"Ha? "Gadget"? Apa bisa?" Matilangka Yunowlah, sang calon wakil presiden Negeri Gemah Ripah Lohjinawi (disingkat:Negeriloh), tidak percaya, tetapi tetap setengah berharap bahwa fakta itu benar, ada harapan dia dan calon presiden Bung Loroh memenangkan kompetisi berdasarkan hitung-hitungan non resmi tetapi akurat.
"Iya, semua pelosok Negeriloh pasti ada SD (sekolah dasar). Dan semua anak SD klas 4-6 sekarang sudah punya "Gadget".Saya sudah mengkoordinir semua anak SD di seluruh negeri untuk mencatat hasil formulir SD 1 (formulir hasil hitungan di tempat pemungutan suara yang ada di sekitar SD mereka) lalu dikirim dengan SMS ("short message service") atau WA ("whatsap") ke empat anak SD terpintar di ibukota yang mengerti program "excel". Jadi, ratusan ribu data dari semua tempat mencoblos, dapat hari itu juga diolah dan disimpulkan oleh empat anak SD cerdas tersebut." Ikal Tali, anggota tim sukses Bung Loroh-Matilangka Yunowlah yang memang rambutnya ikal dan sepatunya selalu bertali, menjabarkan dengan bersemangat.
"Masuk akal, sih. Tetapi apakah institusi resmi dan dunia internasional dapat mempercayai data dari anak-anak SD ? Jangan-jangan kita ditertawakan?" Bung Matilangka yang sudah habis-habisan modal membangun jaringan, strategi dan logistik untuk kampanye panjang selama setahun ini, tidak mau lagi keluar uang sia-sia untuk sesuatu yang tidak jelas.
Sementara berbagai versi metode hitung cepat dan data asli "Election Commission of Negeriloh" yang mencapai input 85% menunjukkan pasangan lawannya Bung Sijih dan Pak Yai sudah memimpin di 67%. Mau mementahkan dua hasil tersebut dengan hitungan versi "gadget" anak SD membuatnya pusing tujuh keliling.
"Kalau kemenangan kita berdasarkan hitung-hitungan lugu "gadget" anak SD ini yang 76% kita umumkan terus menerus 30 hari ke depan di media "mainstream" maupun media sosial, maka lama-kelamaan dapat menjadi viral dan diyakini sebagai kebenaran oleh semua orang atau minimal simpatisan kita." Ikal Tali menekankan dengan gaya bahasanya yang persuasif dan meyakinkan.

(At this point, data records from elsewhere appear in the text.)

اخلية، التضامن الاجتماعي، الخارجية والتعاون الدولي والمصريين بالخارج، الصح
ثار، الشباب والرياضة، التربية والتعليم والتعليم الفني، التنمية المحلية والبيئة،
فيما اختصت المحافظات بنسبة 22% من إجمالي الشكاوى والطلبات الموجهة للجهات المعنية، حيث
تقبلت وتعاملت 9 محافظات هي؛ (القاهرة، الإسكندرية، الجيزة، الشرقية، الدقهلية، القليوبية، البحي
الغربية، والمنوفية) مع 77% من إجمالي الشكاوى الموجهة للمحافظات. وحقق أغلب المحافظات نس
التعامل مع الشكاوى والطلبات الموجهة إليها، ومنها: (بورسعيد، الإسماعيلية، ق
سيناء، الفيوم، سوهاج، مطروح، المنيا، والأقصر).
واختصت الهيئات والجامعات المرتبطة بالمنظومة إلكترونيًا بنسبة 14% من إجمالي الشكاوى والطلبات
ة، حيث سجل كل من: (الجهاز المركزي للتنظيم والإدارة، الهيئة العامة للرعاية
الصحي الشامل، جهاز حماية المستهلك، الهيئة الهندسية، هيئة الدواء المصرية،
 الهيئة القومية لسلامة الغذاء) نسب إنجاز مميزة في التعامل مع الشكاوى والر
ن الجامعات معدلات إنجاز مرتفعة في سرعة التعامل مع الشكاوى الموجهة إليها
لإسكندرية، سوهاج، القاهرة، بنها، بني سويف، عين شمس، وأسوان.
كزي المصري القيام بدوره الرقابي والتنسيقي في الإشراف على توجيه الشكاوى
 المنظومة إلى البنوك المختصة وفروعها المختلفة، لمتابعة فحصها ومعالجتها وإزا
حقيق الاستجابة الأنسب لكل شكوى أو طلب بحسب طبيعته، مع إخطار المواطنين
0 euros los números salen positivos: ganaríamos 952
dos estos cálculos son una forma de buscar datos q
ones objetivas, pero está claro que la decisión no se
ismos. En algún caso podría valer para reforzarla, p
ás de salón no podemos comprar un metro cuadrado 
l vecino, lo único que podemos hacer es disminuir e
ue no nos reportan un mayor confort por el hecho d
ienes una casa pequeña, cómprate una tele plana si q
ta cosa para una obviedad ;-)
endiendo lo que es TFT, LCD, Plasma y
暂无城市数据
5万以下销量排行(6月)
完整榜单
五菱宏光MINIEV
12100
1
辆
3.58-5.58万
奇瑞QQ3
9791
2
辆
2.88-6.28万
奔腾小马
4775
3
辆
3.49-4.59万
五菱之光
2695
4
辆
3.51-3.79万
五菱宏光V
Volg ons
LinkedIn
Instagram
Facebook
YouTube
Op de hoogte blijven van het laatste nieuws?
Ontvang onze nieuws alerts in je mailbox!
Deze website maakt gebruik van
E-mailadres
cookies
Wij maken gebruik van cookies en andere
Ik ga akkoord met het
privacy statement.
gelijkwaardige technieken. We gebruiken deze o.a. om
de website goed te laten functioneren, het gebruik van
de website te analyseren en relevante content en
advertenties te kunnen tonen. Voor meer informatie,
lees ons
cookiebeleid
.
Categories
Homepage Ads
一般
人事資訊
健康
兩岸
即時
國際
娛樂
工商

"Kalau ada aparat atau pihak "independent" mempertanyakan siapa-siapa saja anak SD pintar yang mengumpulkan data SD 1 ini, bagaimana?"Tanya si calon wakil presiden seperti mau menangis.
"Biar saya yang pasang badan, saya akan merahasiakan nama-nama mereka, karena nanti takutnya diintimidasi..."Kata si promotor penghitungan suara versi lugu ini.
"Iya, tetapi itu pengumuman ke media,kan, biaya lagi. Saya sudah rugi besar ini, apa yakin langkah begini masih ada gunanya? Saya pikir-pikir dahululah malam ini...." Matilangka permisi, mukanya kecut karena biaya yang diusulkan tim suksesnya masih banyak, untuk menggalang massa 1 juta orang selama 7 hari kurang lebih 30 milyar ripah (mata uang Negeriloh), untuk membayar data anak-anak SD dan pengumuman menangnya, diminta 10 milyar ripah. Belum lagi tim "cyber" yang masih berjuang memproduksi narasi kecurangan lawan berikut bukti-buktinya dan narasi kesalahan-kesalahan "Election Commission" bersama buktinya meminta bayaran lebih, karena semangat juang tanpa pamrih relawan sudah menurun dan sekarang mereka yang tadinya bersedia membantu dibayar serelanya, meminta dibayar profesional.
Matilangka Yunowlah merenung, sakit lambungnya terkadang kumat, namun jantungnya masih kuat. Dia tahu melawan pak Sijih pasti berat, karena punya strategi politik yang susah ditebak, langkah antisipasinya selalu 5-10 langkah lebih maju dari yang lainnya. Maksud dia sebenarnya ikut pemilihan kali ini hanya "test the water" dengan biaya murah meriah, tetapi entah mengapa dia terikut arus mengeluarkan dana habis-habisan karena berharap janji kemenangan besar dari langit.
Mau lari tidak bisa lagi, mau terus maju ya biaya lagi dan semua mata pasti memandang kepadanya menagih. Dia hanya dapat menghela napas panjang sesekali dan berharap besok pagi berani mengucapkan satu saja kata :CUKUP!